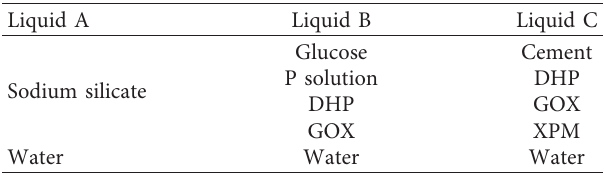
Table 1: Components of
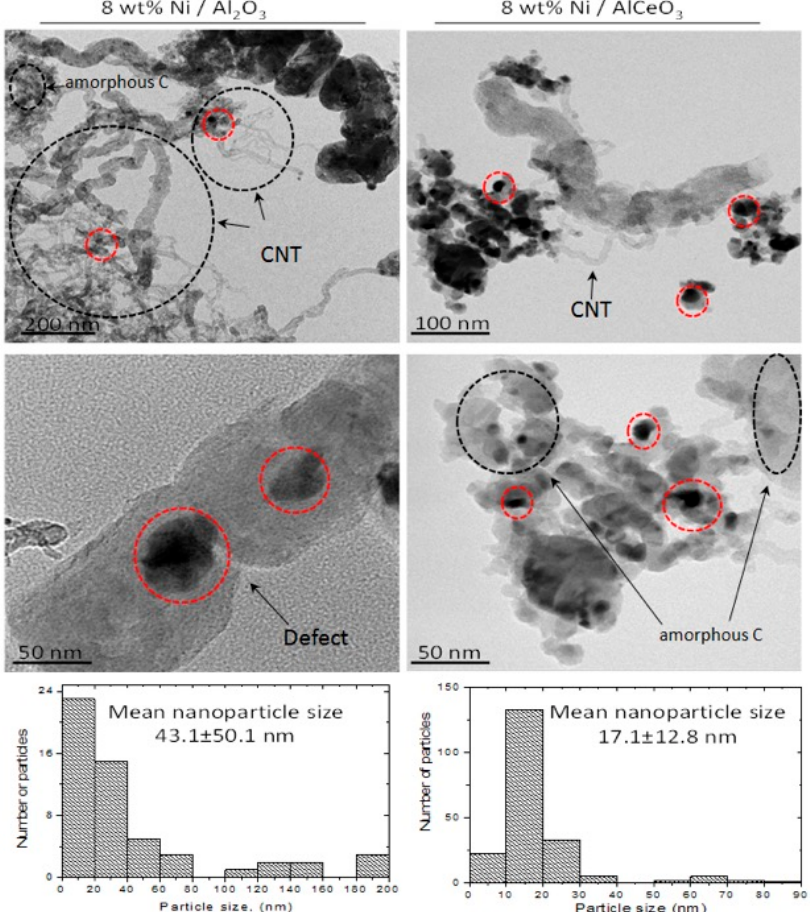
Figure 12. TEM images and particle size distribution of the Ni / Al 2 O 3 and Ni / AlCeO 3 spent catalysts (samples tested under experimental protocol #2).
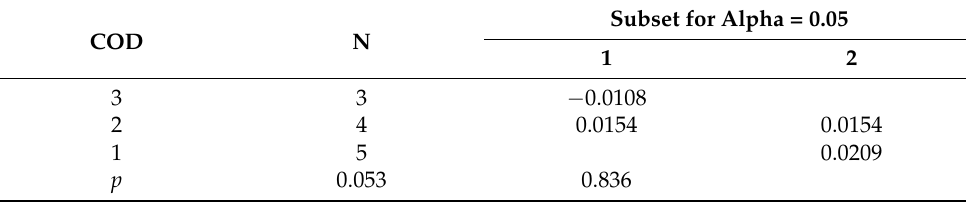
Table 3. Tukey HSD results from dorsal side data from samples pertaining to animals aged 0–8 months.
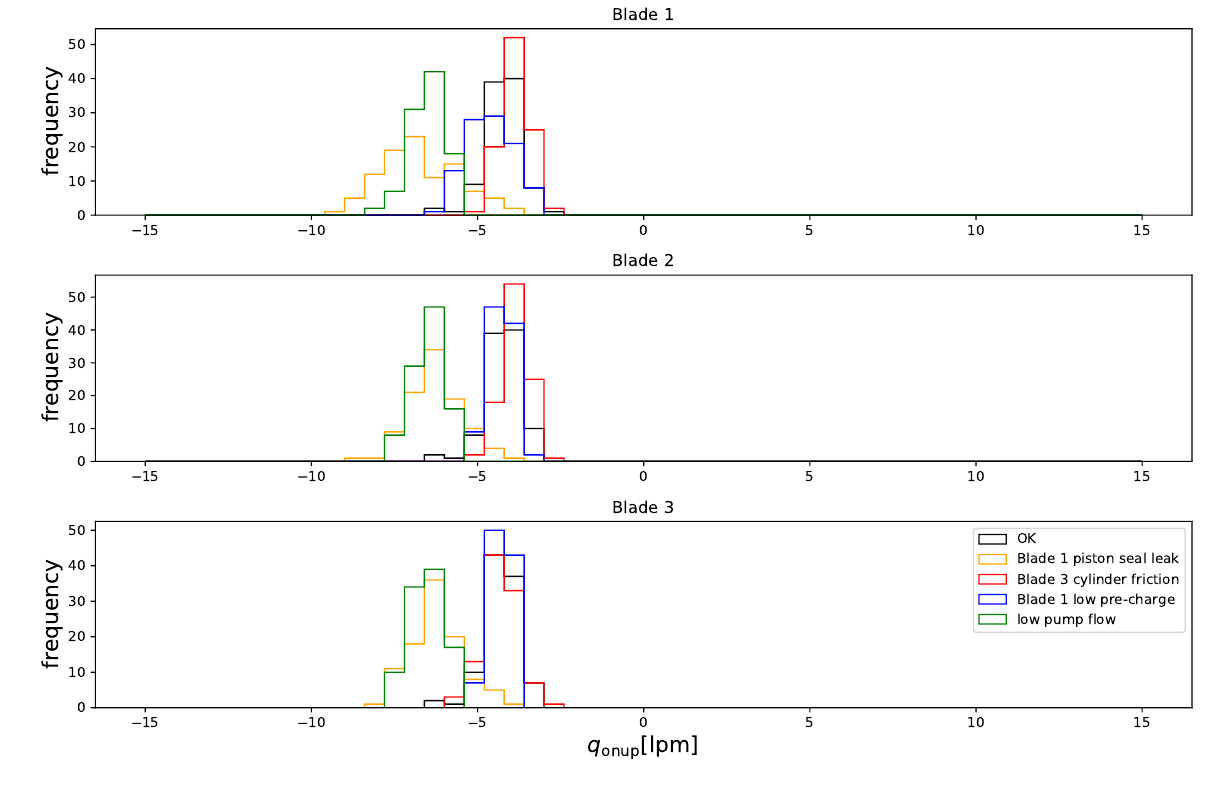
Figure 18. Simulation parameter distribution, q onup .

...

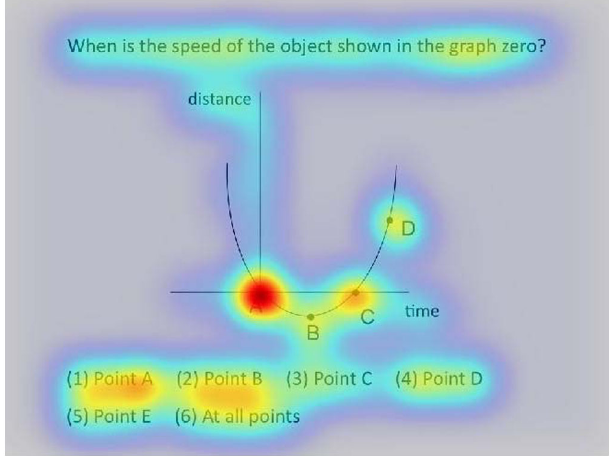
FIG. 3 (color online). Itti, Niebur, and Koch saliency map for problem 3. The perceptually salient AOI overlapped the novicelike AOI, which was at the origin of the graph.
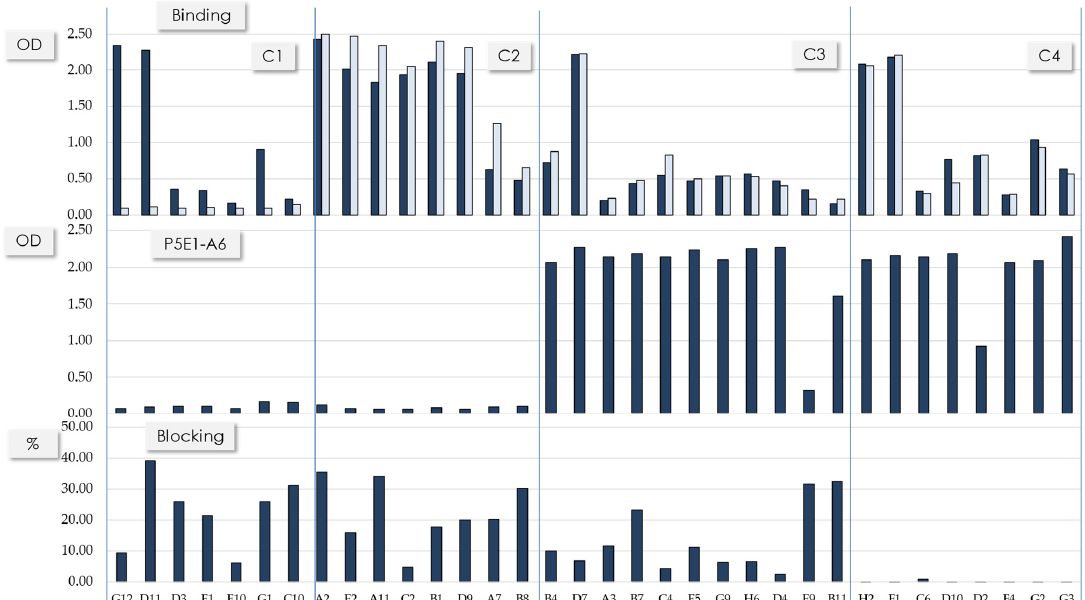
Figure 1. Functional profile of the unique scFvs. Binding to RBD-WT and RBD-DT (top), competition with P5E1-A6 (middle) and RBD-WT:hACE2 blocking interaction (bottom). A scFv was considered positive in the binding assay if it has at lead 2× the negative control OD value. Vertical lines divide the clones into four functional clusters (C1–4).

Action item. Reproduce the listing above from the line that holds "Table 1: Components of" through the line that holds "Figure 18. Simulation", both included, with the pictures left out.

Response.
Table 1: Components of
Figure 12. TEM images and particle size distribution of the Ni / Al 2 O 3 and Ni / AlCeO 3 spent catalysts (samples tested under experimental protocol #2).
Table 3. Tukey HSD results from dorsal side data from samples pertaining to animals aged 0–8 months.
Figure 18. Simulation parameter distribution, q onup .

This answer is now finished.